Planetary Formation Update - April

My ebook, "Planetary Formation and Biogenesis" was first published on Amazon 1 year ago, it argues that quite a lot of the standard theory needs rethinking, in particular that initial accretion is dependent on chemistry, not gravity, and while I have found a number of otherwise puzzling observations for the standard theory, as far as I can tell, nothing I have found contradicts my propositions. Readers may forgive me, but I find that rather satisfying. Part of the reason, of course, might be that the year has been relatively quiet regarding discoveries. That will change, because it is inevitable that sooner or later a large number of papers will come out regarding findings from Curiosity. That will be far more critical as far as my ideas go. A further possibility is that the theory is somewhat elastic, and hence difficult to falsify. That is true in some ways. There are a number of options for planets, but once one is chosen, there are very specific consequences. Unfortunately, some of those are as yet too difficult to test, which may also be why the theory has survived!
The most interesting evidence came from the Kepler satellite. It discovered (Science 340: 262) that Kepler 62 has five planets that range from half to twice Earth's diameter. These are at 0.715, 0.427, 0.12, 0.929, 0.055 A.U., around a star of 0.69 times the sun's mass. It is estimated that the outer one is in the centre of the habitable zone, and the next inner one possibly. The problem then is, are these truly rocky planets or ice planets sent inwards according to one of the possible mechanisms proposed? If they are all rocky planets, and were spaced according to my "expectation prediction" (which requires the star to have accreted at a rate proportional to its stellar mass squared, which in turn is observed, but only loosely, so there should be a range from the expectation position) the typical planet equivalents should be Mars-type  0.58, Earth-type 0.328, Venus-type (if there is one, and this is somewhat flexible) 0.22, Mercury-type 0.12. (This also assumes the secondary accretion rate, critical for exactly how the rocky planet evolves, was similarly scaled to our star, and observational evidence shows a possible order of magnitude deviation each way.) If the outer one is the Earth-type, then the theory predicts that accretion was significantly faster, and any Venus-type should be at 0.47 A.U., and  Mercury at 0.22 A.U. and there should be a Mars-type at about 1.14 A.U. Additional inner planets (Vulcans, which are predicted to be Mercury-like) would seem unlikely as the temperatures would grow too hot over a shorter radial difference. If the 0.427 A.U. planet is an Earth-type, then accretion was slower, and more material was available, in which case the Mars-type should be at about 0.68 A.U., the Venus-type at about 0.28 A.U., and the Mercury-type at 0.15 A.U. This agreement is not too bad, and the slower accretion rates could permit Vulcans. On the other hand, some of these bodies could be quite different, without violating the theory because if the accretion is slow, a variety of additional options might arise. Their densities should define their nature.

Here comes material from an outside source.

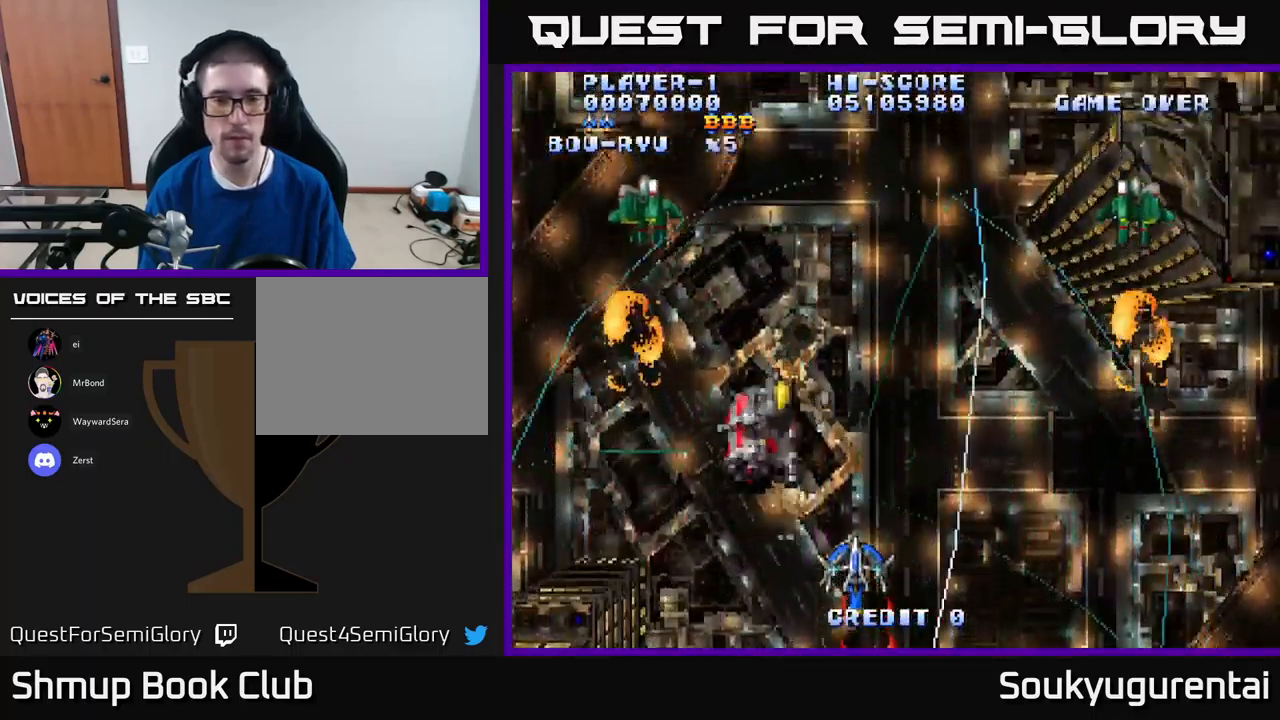
{"dt_ms": 500, "buttons": ["A", "DPAD_UP"], "left_stick": "center", "right_stick": "center", "events": [[233, "DPAD_UP", "down"]]}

Slower stellar accretion rates permit planetary bodies to grow bigger, at which point they interact chaotically. It is generally considered that one major body (Theia) collided with Earth and formed the Moon. However, it is possible that modest-sized bodies might have collided and retained much of their structure provided collisions were not too violent. There is evidence this occurred (Science 340: 22-24). The Earth's deep mantle behaves as if there are two major piles of different composition, one below Africa and one mainly below the South Pacific. Plumes rise from the edges of these and give rise to the volcanic islands. These piles are thousands of kilometers across, but their composition remains unknown. An important point is that these "piles" are denser than much of the remaining mantle. Within my proposition, this is suggestive that they accreted closer to the star than the bulk of the Earth, which increases the pyroxene content, they differentiated, then eventually collided with Earth. The increased density arises through shedding aluminosilicates during collisions, including shedding them to Earth's crust. Is that right? That is unknown, but it is an interesting thought, at least for me.